[Your assignment] Recast every row below as a numbered list, leaving out any blank lines.

···

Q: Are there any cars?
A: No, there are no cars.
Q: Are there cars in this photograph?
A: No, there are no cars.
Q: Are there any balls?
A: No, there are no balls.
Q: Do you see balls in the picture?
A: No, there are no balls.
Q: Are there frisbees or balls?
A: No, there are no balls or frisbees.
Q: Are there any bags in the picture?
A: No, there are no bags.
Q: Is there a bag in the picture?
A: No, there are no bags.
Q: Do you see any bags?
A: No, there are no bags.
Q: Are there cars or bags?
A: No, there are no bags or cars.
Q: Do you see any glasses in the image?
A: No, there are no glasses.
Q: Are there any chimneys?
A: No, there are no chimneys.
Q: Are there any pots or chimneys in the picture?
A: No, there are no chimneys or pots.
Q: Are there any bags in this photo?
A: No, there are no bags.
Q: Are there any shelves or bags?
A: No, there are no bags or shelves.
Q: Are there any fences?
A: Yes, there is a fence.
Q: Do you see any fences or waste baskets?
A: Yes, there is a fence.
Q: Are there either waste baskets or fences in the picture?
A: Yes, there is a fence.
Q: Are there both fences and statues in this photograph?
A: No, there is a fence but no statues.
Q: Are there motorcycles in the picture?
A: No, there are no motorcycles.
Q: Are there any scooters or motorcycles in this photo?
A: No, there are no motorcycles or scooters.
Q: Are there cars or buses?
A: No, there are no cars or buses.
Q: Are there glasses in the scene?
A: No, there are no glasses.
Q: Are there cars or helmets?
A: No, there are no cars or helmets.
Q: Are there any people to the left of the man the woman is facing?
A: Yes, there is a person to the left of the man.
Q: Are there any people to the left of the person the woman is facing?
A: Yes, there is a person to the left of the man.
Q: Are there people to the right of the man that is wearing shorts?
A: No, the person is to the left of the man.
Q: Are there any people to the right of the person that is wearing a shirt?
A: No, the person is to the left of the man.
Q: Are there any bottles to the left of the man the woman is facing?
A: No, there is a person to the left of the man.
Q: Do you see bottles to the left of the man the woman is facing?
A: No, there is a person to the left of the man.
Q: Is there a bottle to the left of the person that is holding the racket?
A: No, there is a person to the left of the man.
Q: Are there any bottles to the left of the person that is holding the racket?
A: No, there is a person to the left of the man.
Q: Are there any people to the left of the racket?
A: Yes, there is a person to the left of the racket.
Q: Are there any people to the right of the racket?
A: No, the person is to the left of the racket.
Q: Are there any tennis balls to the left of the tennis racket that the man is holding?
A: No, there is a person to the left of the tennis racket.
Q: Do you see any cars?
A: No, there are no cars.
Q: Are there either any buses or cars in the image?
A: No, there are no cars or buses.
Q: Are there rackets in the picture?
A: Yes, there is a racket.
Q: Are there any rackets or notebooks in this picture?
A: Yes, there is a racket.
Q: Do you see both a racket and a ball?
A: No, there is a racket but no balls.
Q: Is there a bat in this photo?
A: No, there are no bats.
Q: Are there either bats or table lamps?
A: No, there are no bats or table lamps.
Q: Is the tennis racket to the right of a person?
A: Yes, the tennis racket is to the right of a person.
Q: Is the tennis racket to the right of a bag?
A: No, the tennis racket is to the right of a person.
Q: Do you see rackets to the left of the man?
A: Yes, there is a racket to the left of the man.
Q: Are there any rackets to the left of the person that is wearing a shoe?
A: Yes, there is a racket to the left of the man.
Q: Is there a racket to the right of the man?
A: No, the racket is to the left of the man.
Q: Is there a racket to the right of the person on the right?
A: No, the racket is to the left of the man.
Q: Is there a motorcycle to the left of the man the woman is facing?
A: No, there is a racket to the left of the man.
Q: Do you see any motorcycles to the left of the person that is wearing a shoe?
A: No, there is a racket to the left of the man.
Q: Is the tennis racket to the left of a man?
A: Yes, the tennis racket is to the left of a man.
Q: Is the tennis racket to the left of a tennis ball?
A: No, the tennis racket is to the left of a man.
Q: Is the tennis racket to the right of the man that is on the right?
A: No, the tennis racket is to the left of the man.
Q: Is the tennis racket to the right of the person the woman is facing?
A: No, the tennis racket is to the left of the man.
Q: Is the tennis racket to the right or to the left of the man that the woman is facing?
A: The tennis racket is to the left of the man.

···

[Result of the exercise]
1. Q: Are there any cars?
2. A: No, there are no cars.
3. Q: Are there cars in this photograph?
4. A: No, there are no cars.
5. Q: Are there any balls?
6. A: No, there are no balls.
7. Q: Do you see balls in the picture?
8. A: No, there are no balls.
9. Q: Are there frisbees or balls?
10. A: No, there are no balls or frisbees.
11. Q: Are there any bags in the picture?
12. A: No, there are no bags.
13. Q: Is there a bag in the picture?
14. A: No, there are no bags.
15. Q: Do you see any bags?
16. A: No, there are no bags.
17. Q: Are there cars or bags?
18. A: No, there are no bags or cars.
19. Q: Do you see any glasses in the image?
20. A: No, there are no glasses.
21. Q: Are there any chimneys?
22. A: No, there are no chimneys.
23. Q: Are there any pots or chimneys in the picture?
24. A: No, there are no chimneys or pots.
25. Q: Are there any bags in this photo?
26. A: No, there are no bags.
27. Q: Are there any shelves or bags?
28. A: No, there are no bags or shelves.
29. Q: Are there any fences?
30. A: Yes, there is a fence.
31. Q: Do you see any fences or waste baskets?
32. A: Yes, there is a fence.
33. Q: Are there either waste baskets or fences in the picture?
34. A: Yes, there is a fence.
35. Q: Are there both fences and statues in this photograph?
36. A: No, there is a fence but no statues.
37. Q: Are there motorcycles in the picture?
38. A: No, there are no motorcycles.
39. Q: Are there any scooters or motorcycles in this photo?
40. A: No, there are no motorcycles or scooters.
41. Q: Are there cars or buses?
42. A: No, there are no cars or buses.
43. Q: Are there glasses in the scene?
44. A: No, there are no glasses.
45. Q: Are there cars or helmets?
46. A: No, there are no cars or helmets.
47. Q: Are there any people to the left of the man the woman is facing?
48. A: Yes, there is a person to the left of the man.
49. Q: Are there any people to the left of the person the woman is facing?
50. A: Yes, there is a person to the left of the man.
51. Q: Are there people to the right of the man that is wearing shorts?
52. A: No, the person is to the left of the man.
53. Q: Are there any people to the right of the person that is wearing a shirt?
54. A: No, the person is to the left of the man.
55. Q: Are there any bottles to the left of the man the woman is facing?
56. A: No, there is a person to the left of the man.
57. Q: Do you see bottles to the left of the man the woman is facing?
58. A: No, there is a person to the left of the man.
59. Q: Is there a bottle to the left of the person that is holding the racket?
60. A: No, there is a person to the left of the man.
61. Q: Are there any bottles to the left of the person that is holding the racket?
62. A: No, there is a person to the left of the man.
63. Q: Are there any people to the left of the racket?
64. A: Yes, there is a person to the left of the racket.
65. Q: Are there any people to the right of the racket?
66. A: No, the person is to the left of the racket.
67. Q: Are there any tennis balls to the left of the tennis racket that the man is holding?
68. A: No, there is a person to the left of the tennis racket.
69. Q: Do you see any cars?
70. A: No, there are no cars.
71. Q: Are there either any buses or cars in the image?
72. A: No, there are no cars or buses.
73. Q: Are there rackets in the picture?
74. A: Yes, there is a racket.
75. Q: Are there any rackets or notebooks in this picture?
76. A: Yes, there is a racket.
77. Q: Do you see both a racket and a ball?
78. A: No, there is a racket but no balls.
79. Q: Is there a bat in this photo?
80. A: No, there are no bats.
81. Q: Are there either bats or table lamps?
82. A: No, there are no bats or table lamps.
83. Q: Is the tennis racket to the right of a person?
84. A: Yes, the tennis racket is to the right of a person.
85. Q: Is the tennis racket to the right of a bag?
86. A: No, the tennis racket is to the right of a person.
87. Q: Do you see rackets to the left of the man?
88. A: Yes, there is a racket to the left of the man.
89. Q: Are there any rackets to the left of the person that is wearing a shoe?
90. A: Yes, there is a racket to the left of the man.
91. Q: Is there a racket to the right of the man?
92. A: No, the racket is to the left of the man.
93. Q: Is there a racket to the right of the person on the right?
94. A: No, the racket is to the left of the man.
95. Q: Is there a motorcycle to the left of the man the woman is facing?
96. A: No, there is a racket to the left of the man.
97. Q: Do you see any motorcycles to the left of the person that is wearing a shoe?
98. A: No, there is a racket to the left of the man.
99. Q: Is the tennis racket to the left of a man?
100. A: Yes, the tennis racket is to the left of a man.
101. Q: Is the tennis racket to the left of a tennis ball?
102. A: No, the tennis racket is to the left of a man.
103. Q: Is the tennis racket to the right of the man that is on the right?
104. A: No, the tennis racket is to the left of the man.
105. Q: Is the tennis racket to the right of the person the woman is facing?
106. A: No, the tennis racket is to the left of the man.
107. Q: Is the tennis racket to the right or to the left of the man that the woman is facing?
108. A: The tennis racket is to the left of the man.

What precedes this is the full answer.